After graduate school at the Massachusetts Institute of Technology and his Swansea job, Gruber moved to Alstead, New Hampshire, to collaborate on a book, Building The Timberframe House, with his cousin Tedd Benson, founder of Bensonwood Homes. He soon landed a job with Total Environmental Action in Harrisville, New Hampshire, a leading think tank in passive-solar technology, and worked on a national solar energy code during the Carter administration.
After government support for renewable energy went south, Gruber went on to the Kennedy School of Government and received a master's in public administration. In 1993, with Delia Clark, he founded the Antioch New England Institute (ANEI), which engaged faculty and graduate students in work on sustainability projects in communities locally and around the globe, with a focus on Eastern Europe.
Four years ago, Gruber returned to grad school-this time to the University of Zagreb in Croatia, where, in 2009, he earned a PhD in environmental management and has worked extensively in Eastern Europe.
Focus on communities: from local to global
Gruber brings his national and international experience to his teaching. He belongs to the International Union for Conservation of Nature's Commission on Environmental, Economic and Social Policy, and the International Association for the Study of Commons, founded by Nobel Prize winner Elinor Ostrom.

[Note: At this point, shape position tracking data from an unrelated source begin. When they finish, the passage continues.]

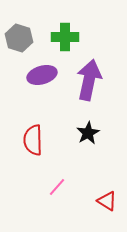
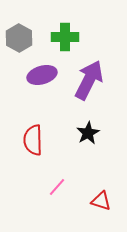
gray hexagon: rotated 12 degrees clockwise
purple arrow: rotated 15 degrees clockwise
red triangle: moved 6 px left; rotated 15 degrees counterclockwise
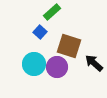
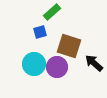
blue square: rotated 32 degrees clockwise
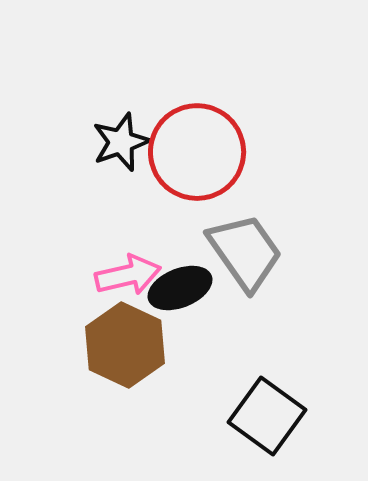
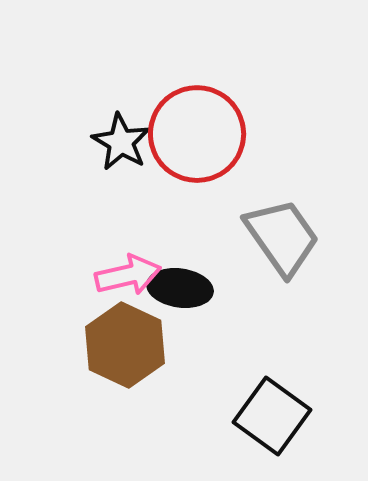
black star: rotated 22 degrees counterclockwise
red circle: moved 18 px up
gray trapezoid: moved 37 px right, 15 px up
black ellipse: rotated 30 degrees clockwise
black square: moved 5 px right
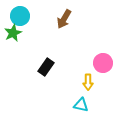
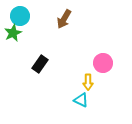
black rectangle: moved 6 px left, 3 px up
cyan triangle: moved 5 px up; rotated 14 degrees clockwise
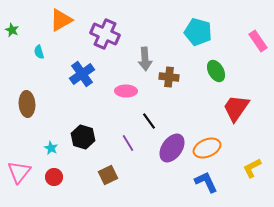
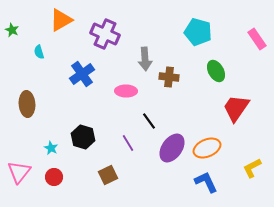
pink rectangle: moved 1 px left, 2 px up
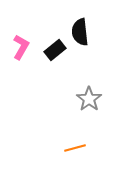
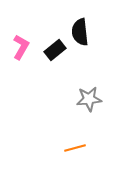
gray star: rotated 30 degrees clockwise
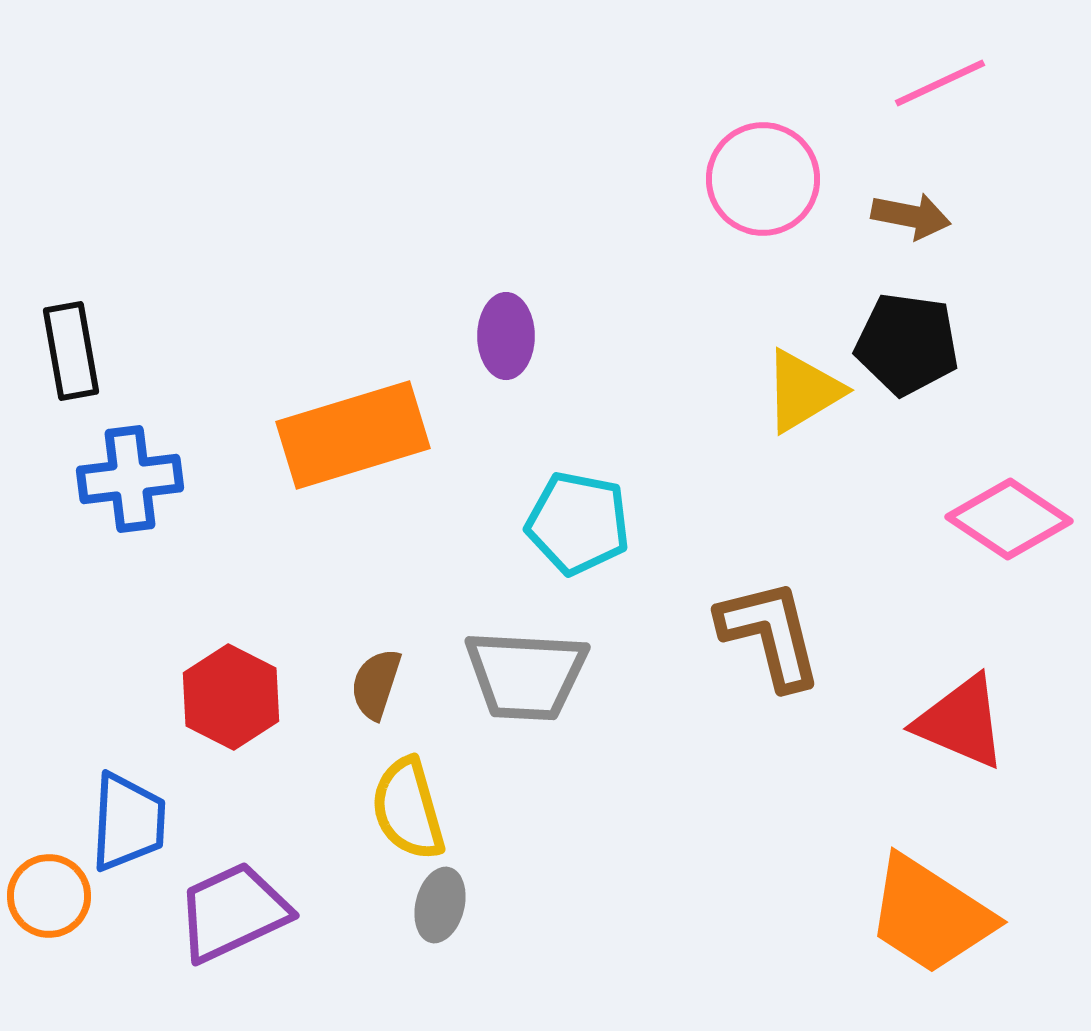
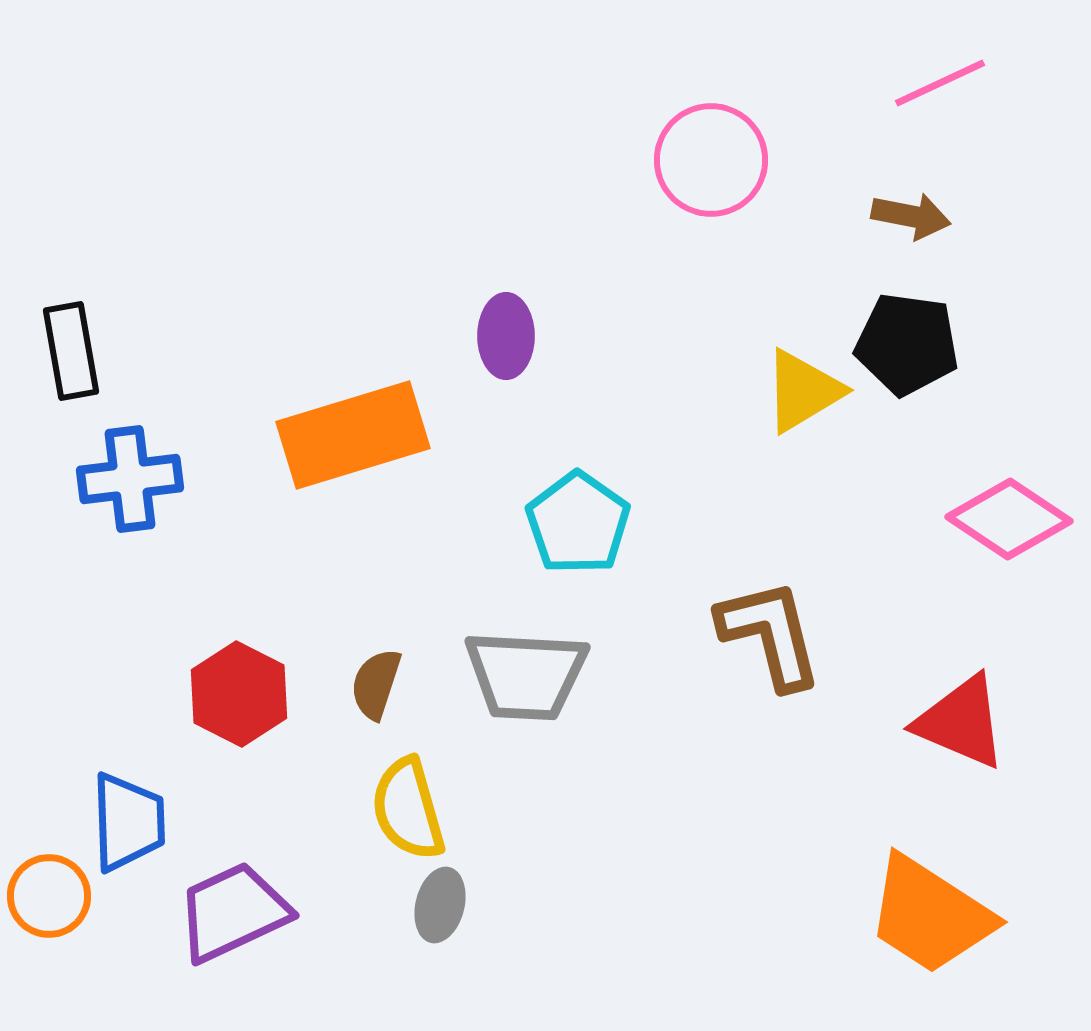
pink circle: moved 52 px left, 19 px up
cyan pentagon: rotated 24 degrees clockwise
red hexagon: moved 8 px right, 3 px up
blue trapezoid: rotated 5 degrees counterclockwise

He has presented his research and consulting work to colleagues in the United States and other countries, including as Japan, Macedonia, Mexico, the Netherlands and England, and at a World Bank Conference in Washington, D.C.
He and AUNE grad students were major participants in the I-93 Community Technical Assistance Program (CTAP). Funded by a $3.5 million grant from the U.S. Environmental Protection Agency, CTAP helped twenty-six southern New Hampshire communities plan for growth prior to a planned major expansion of Interstate 93. CTAP was meant to be a model for involving communities in transportation and land-use issues that affect them. Gruber had been there before.

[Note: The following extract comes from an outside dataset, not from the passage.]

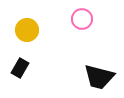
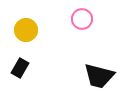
yellow circle: moved 1 px left
black trapezoid: moved 1 px up
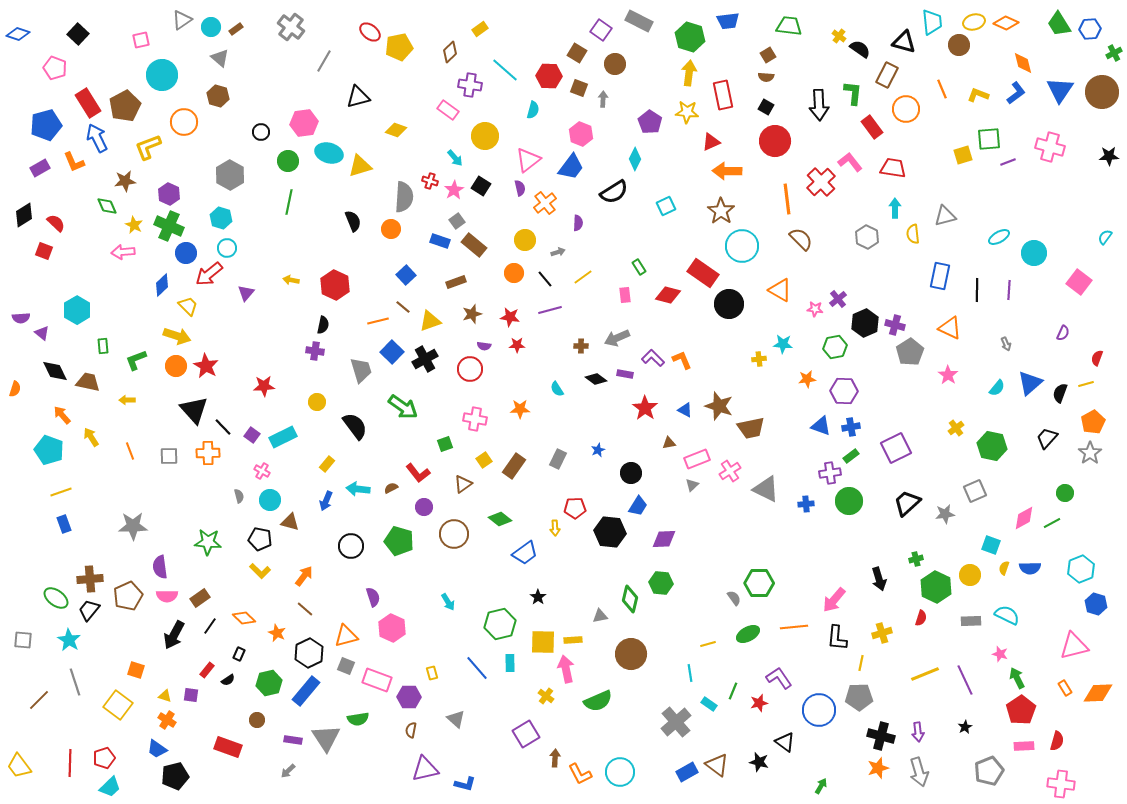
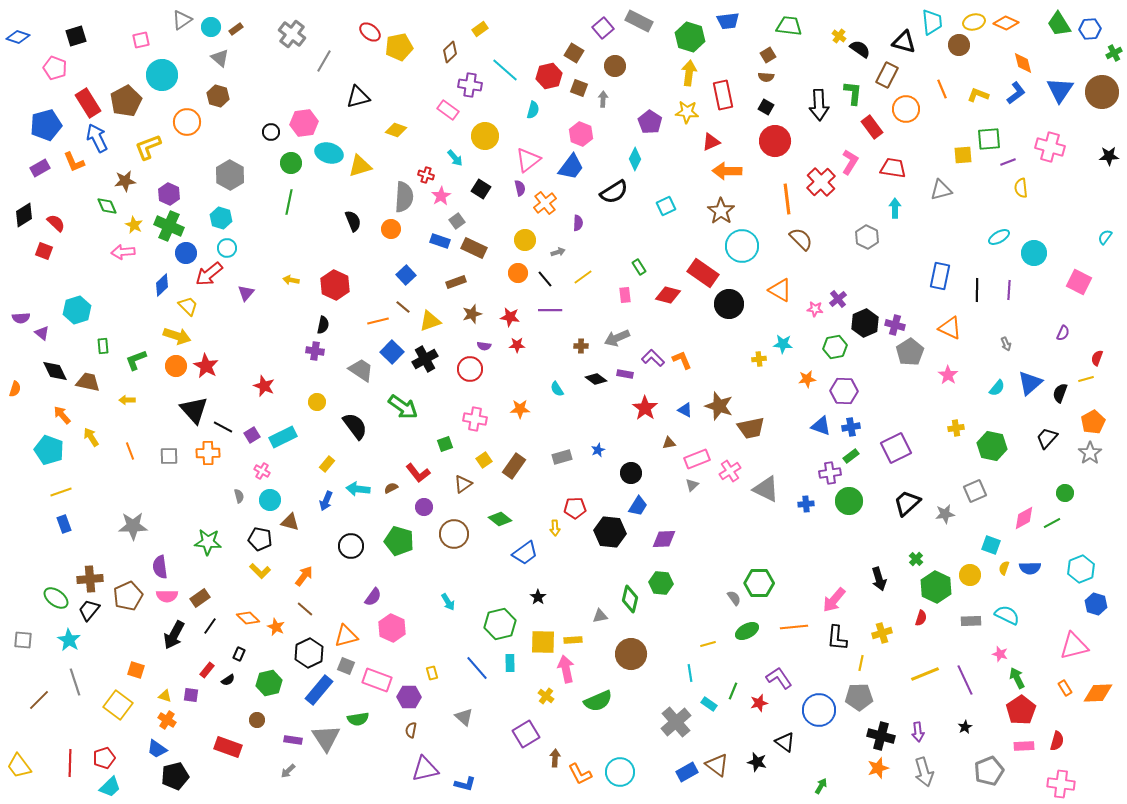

"We said, 'Sit down with communities, nonprofits, agencies, businesses. Get everyone at the table and establish what they want for their future and make a plan.' " Gruber said. "Our goal was to take their vision and put it in a work plan." CTAP engaged the community leaders of those twenty-six towns and helped them form a concrete idea of their future. The plan was completed in 2008. Four regional planning agencies are now putting the plan into practice.
Gruber has also worked on a project to prepare the Lake Sunapee, New Hampshire, watershed for climate change.
"All our work is about adaptive leadership-helping societies face daunting problems and then helping them do the work that deep down they know they have to do," Gruber said.